Returning from his references to the natural sphere to that of the city
and urban detritus, Chi crafts a discarded juice carton into a sculpture of an
apple core in Vital Apple Juice, implying a re-consideration of reality and
constructedness in art. More arresting, however, is Chi’s A Dead Mosquito,
created out of the artist’s blood and a strand of his hair. This barely visible
“insect” squashed against the farthest corner of the gallery walls resonates with
questions pertaining not only to the aesthetic concept as process, but also to the
application of make-do materials and the role of the artist. A Dead Mosquito
comes across also as a microscopic, somewhat existential metaphor for the
inarticulable metaphysics of a macrocosmic world.

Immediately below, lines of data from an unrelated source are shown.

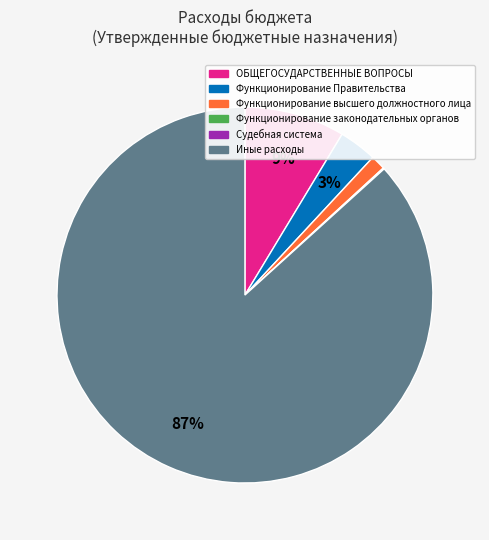

To the nearest percent, what is the average slice percentage?

17%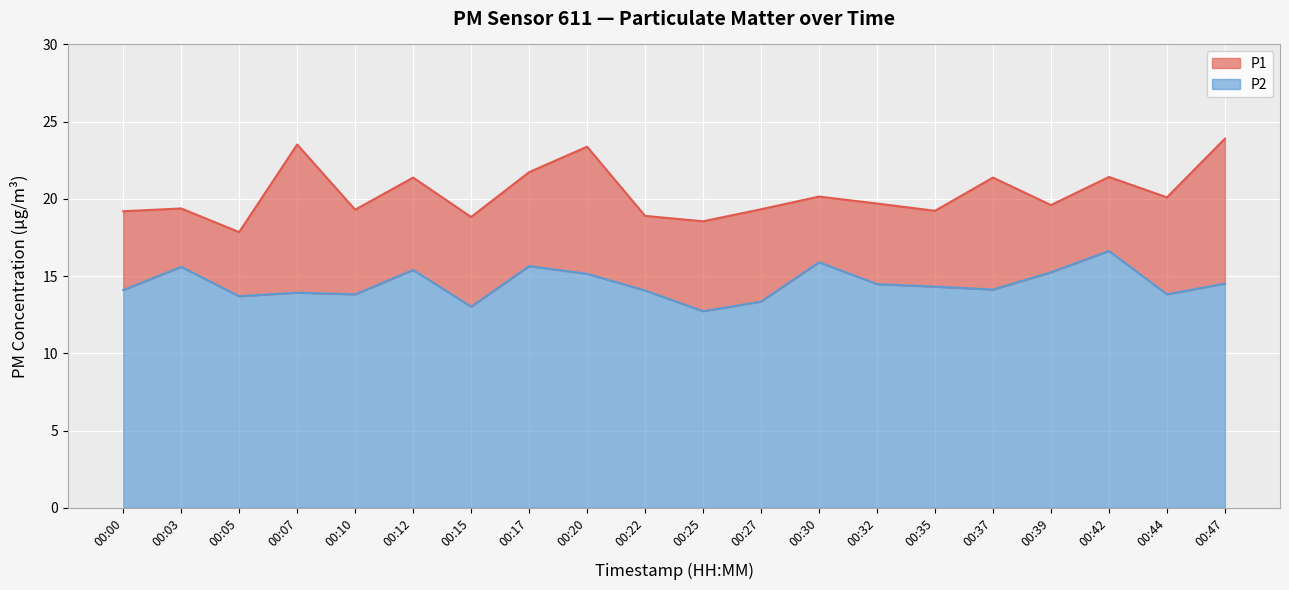

How many values in the P1 series exceed 19?

16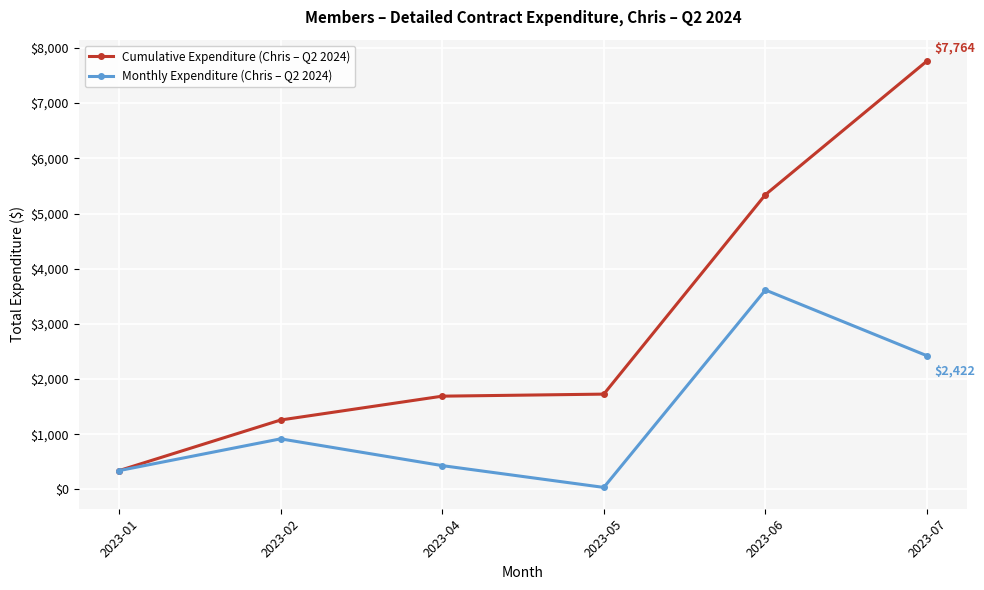

How many values in the Monthly Expenditure (Chris – Q2 2024) series are below 917?

3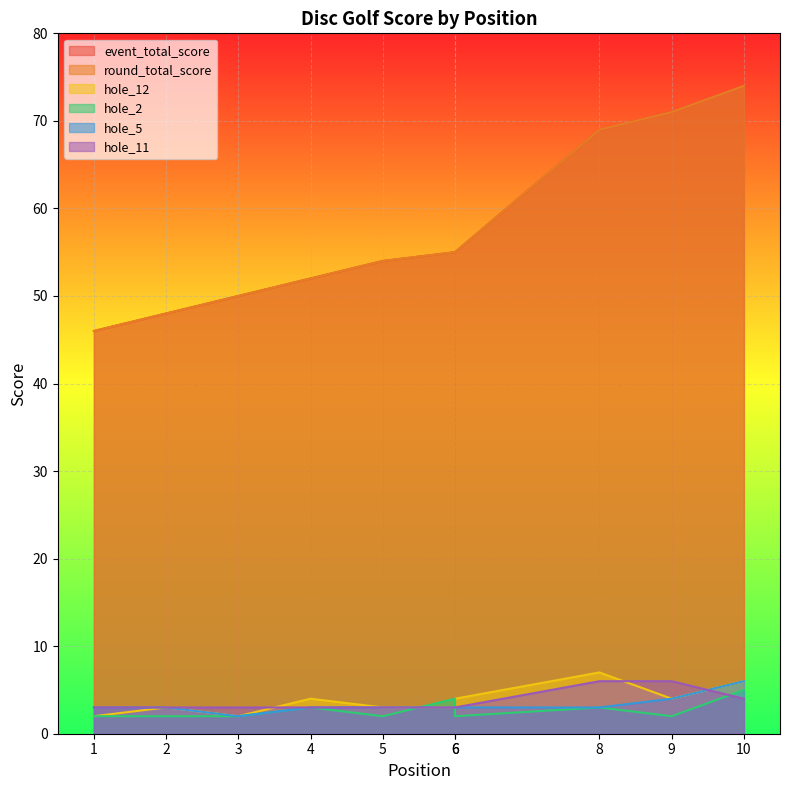

What is the approximate value of hole_12 at 1?

2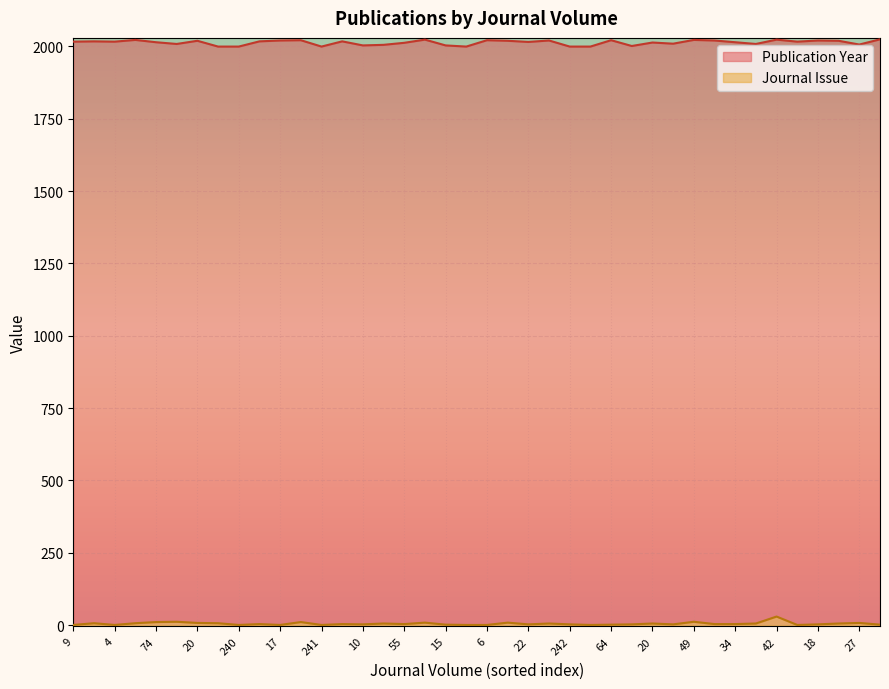

True or false: Journal Issue and Publication Year intersect in this chart.

False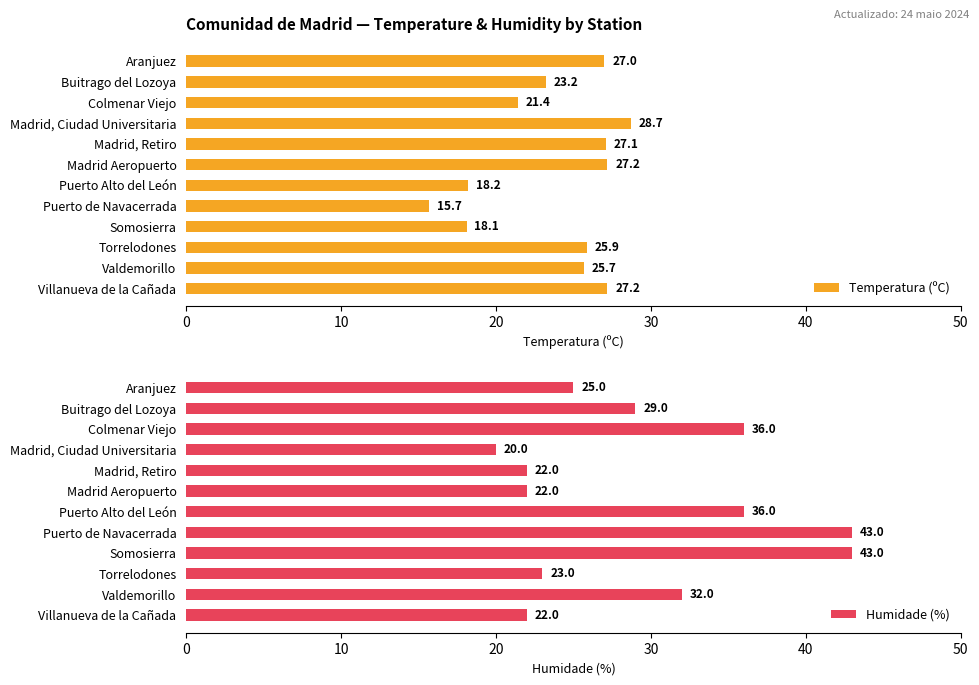

Which series has the largest range (max minus min)?

Humidade (%)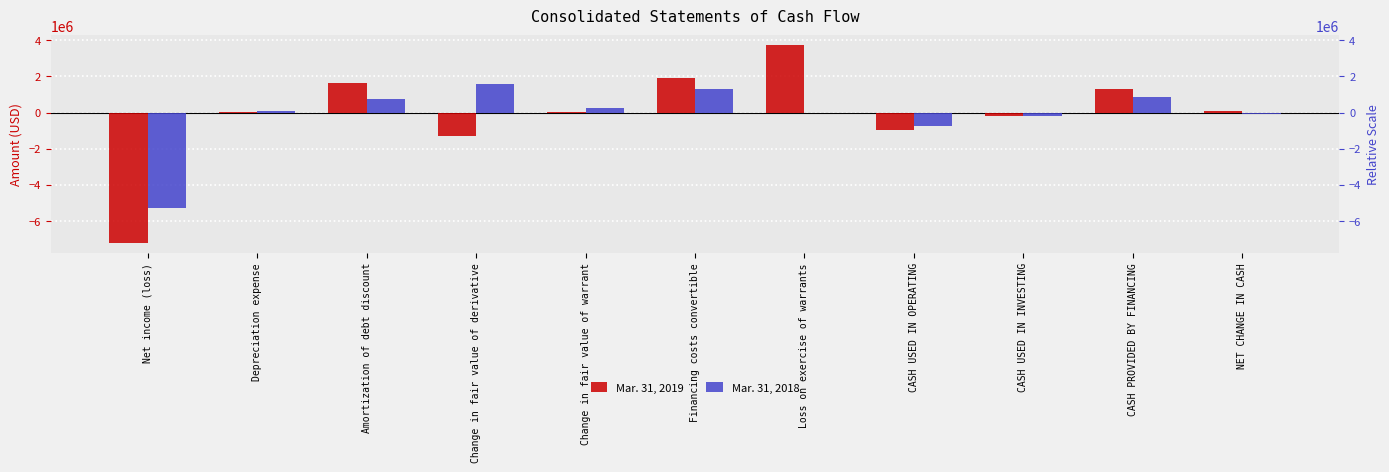

How many groups of bars are there?

11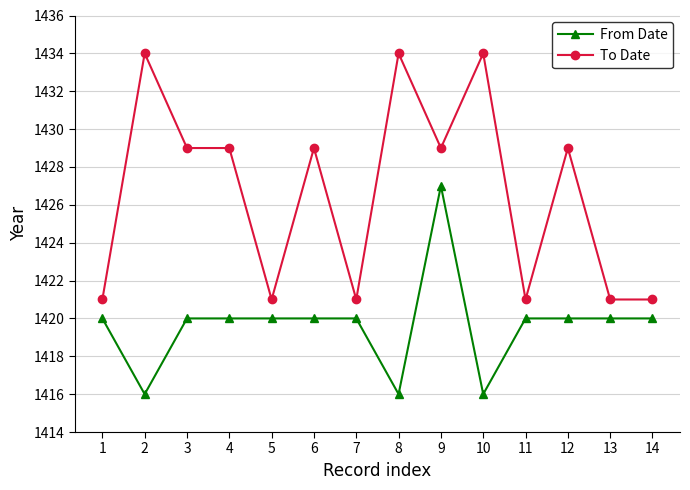

Which series has the largest range (max minus min)?

To Date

It is indeed by such understated means rather than by overstatement that
the works in Everyday Anomalies mediate functions of site, scale and material,
bringing to fore the spatial dialectics of magnitude and smallness. By panning
a long lens across urban spaces and activity, Everyday Anomalies is a refreshingly invitation
to shift our gazes to the otherwise imperceptible details we tend to overlook in daily
life. At the crux of its project is perhaps an unexpected encounter with an elusive beauty
that exists alongside banality, and which remains ours to observe and to imagine.